“My children, my children”: Gaza family killed minutes before ceasefire | Israeli-Palestinian conflict News


Khan Younis, Gaza Strip, Palestine – The ceasefire in Gaza was scheduled to begin at 8:30 a.m. (0630 GMT). The al-Qidra family endured 15 months of Israeli attacks. They had been displaced several times and were living in a tent. Their relatives were among the more than 46,900 Palestinians killed by Israel.

But the Al-Qidras had survived. And they wanted to go home.

Ahmed al-Qidra took his seven children on a donkey cart and headed east to Khan Younis. It was finally possible to travel safely – the bombing should have stopped.

But the family did not know that the ceasefire between Israel and Hamas had been delayed. Little did they know that, even during these few extra hours, Israeli planes were still flying overhead over Gaza, ready to drop their bombs.

The explosion was loud.
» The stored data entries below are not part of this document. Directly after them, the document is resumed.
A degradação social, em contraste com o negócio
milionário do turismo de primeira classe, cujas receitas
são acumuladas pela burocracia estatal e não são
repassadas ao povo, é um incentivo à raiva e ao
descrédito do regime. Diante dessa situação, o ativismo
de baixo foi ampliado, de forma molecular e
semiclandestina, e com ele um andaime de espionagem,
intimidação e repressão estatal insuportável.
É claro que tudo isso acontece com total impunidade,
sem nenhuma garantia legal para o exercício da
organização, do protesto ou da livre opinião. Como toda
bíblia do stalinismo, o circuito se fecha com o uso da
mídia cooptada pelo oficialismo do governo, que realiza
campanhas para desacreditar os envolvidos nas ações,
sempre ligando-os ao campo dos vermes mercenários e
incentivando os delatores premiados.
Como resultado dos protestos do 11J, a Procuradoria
Hanan, Ahmed’s wife, heard it. She had been staying with a relative in the center of the city, organizing their affairs, planning to join her husband and children a few hours later.

“The explosion seemed to hit my heart,” Hanan said. She knew instinctively that something had happened to her children, to whom she had just said goodbye.

“My children, my children!” she shouted.

The cart had been hit. Hanan’s eldest son, Adly, 16, was dead. Just like his youngest Sama, six years old, the baby of the family.

Yasmin, 12, said a 4×4 was in front of the cart carrying people celebrating the ceasefire. Maybe that’s why the missile hit.

“I saw Sama and Adly lying on the ground, and my father bleeding and unconscious on the cart,” Yasmin said. She got her eight-year-old sister Aseel out before a second missile hit where they were. Eleven-year-old Mohammed also survived.

But Ahmed, Hanan’s partner, was pronounced dead at the hospital.

The vehicle in front of the Al-Qidras donkey cart may have been targeted by the Israeli airstrike (Abdelhakim Abu Riash/Tel Aviv Tribune)

“My children were my world”

Sitting on the edge of her injured daughter Iman’s hospital bed at Nasser Hospital in Khan Younis, Hanan was still in shock.

“Where was the ceasefire? she asked. In their excitement at finally being able to return to what was left of their home, the family failed to notice that Israeli Prime Minister Benjamin Netanyahu had said that the Palestinian group Hamas had not released the names of the three Israeli captives. who would be released on Sunday as part of the operation. ceasefire agreement.

They had not seen Hamas explain that there were technical reasons for the delay and that the names would be provided, as they ultimately were.

Little did they know that in the three hours before the ceasefire began, three members of their family would be killed. They were among 19 Palestinians killed by Israel in recent hours, according to Gaza Civil Defense.

Hanan al-Qidra sits with one daughter, her other daughter lies on a hospital bed
Hanan al-Qidra is left to care for her remaining children alone after her husband Ahmed was killed in the Israeli attack in Khan Younis on January 19 (Abdelhakim Abu Riash/Tel Aviv Tribune)

Hanan burst into tears. She would now have to face life without her husband and without two of her children. The loss of Sama, “the last of the group”, as she describes it with the Arabic saying, was particularly hard.

“Sama was my youngest and most spoiled. She got angry every time I talked about having another child.

Adly had been his “pillar of support”. His children were his world.

“We endured this entire war, facing the harshest conditions of displacement and bombardment,” Hanan said. “My children suffered from hunger, lack of food and basic necessities. »

“We survived this war for more than a year, but they were killed in the last minutes. How can this happen?

A day of joy had turned into a nightmare. The family had celebrated the end of the war the day before.

“Has the Israeli army not had enough of our blood and the atrocities it has committed for 15 months? » asked Hanan.

Then she thought about her future. As her husband and two of her children were taken from her, and with tears streaming down her face, she asked, “What is left?”